Job item - Reproduce the lines of the listing, starting at its first line and ending at the line that contains "Marstel-Day, LLC", with both ends included.

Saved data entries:
+===+

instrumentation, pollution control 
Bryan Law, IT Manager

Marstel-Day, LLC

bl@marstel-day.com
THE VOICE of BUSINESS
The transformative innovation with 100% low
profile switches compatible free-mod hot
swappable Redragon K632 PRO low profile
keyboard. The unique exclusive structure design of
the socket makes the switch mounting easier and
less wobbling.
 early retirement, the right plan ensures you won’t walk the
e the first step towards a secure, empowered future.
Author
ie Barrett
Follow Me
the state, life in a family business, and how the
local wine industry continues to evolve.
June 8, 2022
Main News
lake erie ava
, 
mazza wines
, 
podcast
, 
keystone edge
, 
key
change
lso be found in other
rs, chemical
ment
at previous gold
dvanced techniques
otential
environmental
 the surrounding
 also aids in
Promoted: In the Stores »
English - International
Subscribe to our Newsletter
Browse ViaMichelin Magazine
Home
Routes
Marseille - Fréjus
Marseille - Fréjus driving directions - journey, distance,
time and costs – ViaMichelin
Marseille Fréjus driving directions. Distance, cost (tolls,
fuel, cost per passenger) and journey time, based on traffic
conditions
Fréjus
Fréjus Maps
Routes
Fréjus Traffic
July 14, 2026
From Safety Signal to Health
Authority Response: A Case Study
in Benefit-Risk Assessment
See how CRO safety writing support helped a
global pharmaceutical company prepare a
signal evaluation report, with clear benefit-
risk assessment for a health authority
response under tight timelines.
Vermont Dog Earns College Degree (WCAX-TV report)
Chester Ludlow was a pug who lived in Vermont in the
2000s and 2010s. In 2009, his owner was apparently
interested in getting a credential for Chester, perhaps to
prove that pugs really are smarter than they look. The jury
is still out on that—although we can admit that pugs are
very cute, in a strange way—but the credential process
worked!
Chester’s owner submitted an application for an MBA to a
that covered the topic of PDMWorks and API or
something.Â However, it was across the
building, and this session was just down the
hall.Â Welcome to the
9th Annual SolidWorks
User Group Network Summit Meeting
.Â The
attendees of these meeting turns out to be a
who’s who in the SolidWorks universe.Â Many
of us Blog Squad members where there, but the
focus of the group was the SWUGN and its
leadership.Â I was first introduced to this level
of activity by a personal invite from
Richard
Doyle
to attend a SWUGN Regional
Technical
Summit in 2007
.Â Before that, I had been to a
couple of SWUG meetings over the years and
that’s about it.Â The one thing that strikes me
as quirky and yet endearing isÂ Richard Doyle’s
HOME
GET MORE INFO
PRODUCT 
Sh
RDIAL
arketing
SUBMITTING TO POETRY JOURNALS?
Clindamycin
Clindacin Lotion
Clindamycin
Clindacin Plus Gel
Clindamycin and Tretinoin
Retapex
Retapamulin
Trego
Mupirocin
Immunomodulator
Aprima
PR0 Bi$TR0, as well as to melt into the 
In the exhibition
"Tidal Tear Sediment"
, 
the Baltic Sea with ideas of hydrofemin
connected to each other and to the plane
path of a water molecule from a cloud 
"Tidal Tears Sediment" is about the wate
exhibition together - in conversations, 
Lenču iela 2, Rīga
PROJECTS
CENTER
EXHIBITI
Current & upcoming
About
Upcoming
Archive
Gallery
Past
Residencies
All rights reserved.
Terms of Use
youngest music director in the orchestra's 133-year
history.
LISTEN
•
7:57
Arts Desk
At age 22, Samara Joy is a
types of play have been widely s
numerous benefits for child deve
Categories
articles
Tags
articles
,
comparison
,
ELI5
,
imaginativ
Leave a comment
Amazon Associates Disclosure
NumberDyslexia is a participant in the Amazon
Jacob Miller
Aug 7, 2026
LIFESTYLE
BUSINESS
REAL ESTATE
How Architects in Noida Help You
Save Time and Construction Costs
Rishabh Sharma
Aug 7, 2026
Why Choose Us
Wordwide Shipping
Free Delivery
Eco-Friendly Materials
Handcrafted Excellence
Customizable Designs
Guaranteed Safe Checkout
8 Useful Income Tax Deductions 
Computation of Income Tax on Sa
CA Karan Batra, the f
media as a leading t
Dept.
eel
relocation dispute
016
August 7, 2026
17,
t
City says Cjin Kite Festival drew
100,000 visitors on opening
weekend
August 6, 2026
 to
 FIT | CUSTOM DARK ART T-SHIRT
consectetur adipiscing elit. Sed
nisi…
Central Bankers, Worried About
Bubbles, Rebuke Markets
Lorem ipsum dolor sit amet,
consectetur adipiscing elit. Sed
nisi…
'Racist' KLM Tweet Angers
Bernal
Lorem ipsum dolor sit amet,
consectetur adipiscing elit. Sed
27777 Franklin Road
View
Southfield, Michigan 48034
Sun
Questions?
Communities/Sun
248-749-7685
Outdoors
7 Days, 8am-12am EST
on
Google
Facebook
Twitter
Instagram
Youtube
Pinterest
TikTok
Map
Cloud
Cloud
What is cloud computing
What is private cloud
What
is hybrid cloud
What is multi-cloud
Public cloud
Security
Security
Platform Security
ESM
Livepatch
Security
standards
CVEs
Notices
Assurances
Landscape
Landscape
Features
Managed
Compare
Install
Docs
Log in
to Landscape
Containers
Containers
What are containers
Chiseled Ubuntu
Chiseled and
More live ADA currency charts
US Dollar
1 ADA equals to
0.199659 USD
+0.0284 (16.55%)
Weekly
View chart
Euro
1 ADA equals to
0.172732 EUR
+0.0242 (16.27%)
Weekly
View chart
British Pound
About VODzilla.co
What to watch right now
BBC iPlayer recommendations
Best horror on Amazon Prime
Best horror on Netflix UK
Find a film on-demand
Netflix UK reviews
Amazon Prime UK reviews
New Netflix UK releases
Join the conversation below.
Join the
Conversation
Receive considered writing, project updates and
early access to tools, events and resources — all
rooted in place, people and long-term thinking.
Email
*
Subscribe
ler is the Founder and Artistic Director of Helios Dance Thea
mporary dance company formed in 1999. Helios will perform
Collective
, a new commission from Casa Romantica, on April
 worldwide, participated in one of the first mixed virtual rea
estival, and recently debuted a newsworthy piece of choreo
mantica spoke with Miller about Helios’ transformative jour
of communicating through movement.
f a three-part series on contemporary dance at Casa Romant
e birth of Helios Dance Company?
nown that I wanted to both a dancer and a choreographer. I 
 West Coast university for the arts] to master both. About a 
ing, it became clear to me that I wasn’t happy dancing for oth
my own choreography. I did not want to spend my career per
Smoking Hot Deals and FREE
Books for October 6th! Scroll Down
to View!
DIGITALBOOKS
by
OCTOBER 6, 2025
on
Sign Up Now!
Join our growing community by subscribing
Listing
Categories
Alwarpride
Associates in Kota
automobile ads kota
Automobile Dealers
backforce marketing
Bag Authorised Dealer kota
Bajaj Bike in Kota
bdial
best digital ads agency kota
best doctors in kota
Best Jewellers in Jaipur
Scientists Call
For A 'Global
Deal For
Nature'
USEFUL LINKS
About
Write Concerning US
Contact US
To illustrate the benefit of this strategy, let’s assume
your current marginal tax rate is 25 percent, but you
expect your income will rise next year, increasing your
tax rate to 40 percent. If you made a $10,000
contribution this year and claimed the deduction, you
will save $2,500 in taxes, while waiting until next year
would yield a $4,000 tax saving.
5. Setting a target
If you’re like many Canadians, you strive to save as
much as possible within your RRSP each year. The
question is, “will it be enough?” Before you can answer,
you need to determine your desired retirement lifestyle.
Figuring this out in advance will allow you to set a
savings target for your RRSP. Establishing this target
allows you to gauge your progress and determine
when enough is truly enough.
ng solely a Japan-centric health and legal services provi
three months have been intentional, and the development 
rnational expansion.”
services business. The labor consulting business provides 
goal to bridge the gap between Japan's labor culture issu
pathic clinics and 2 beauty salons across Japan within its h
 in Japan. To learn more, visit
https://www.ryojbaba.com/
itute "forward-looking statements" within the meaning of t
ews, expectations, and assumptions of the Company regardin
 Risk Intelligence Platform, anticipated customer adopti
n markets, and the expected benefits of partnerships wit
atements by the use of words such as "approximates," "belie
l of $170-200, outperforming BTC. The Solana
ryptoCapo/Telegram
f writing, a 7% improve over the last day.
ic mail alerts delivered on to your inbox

+===+

Written reply -
instrumentation, pollution control 
Bryan Law, IT Manager

Marstel-Day, LLC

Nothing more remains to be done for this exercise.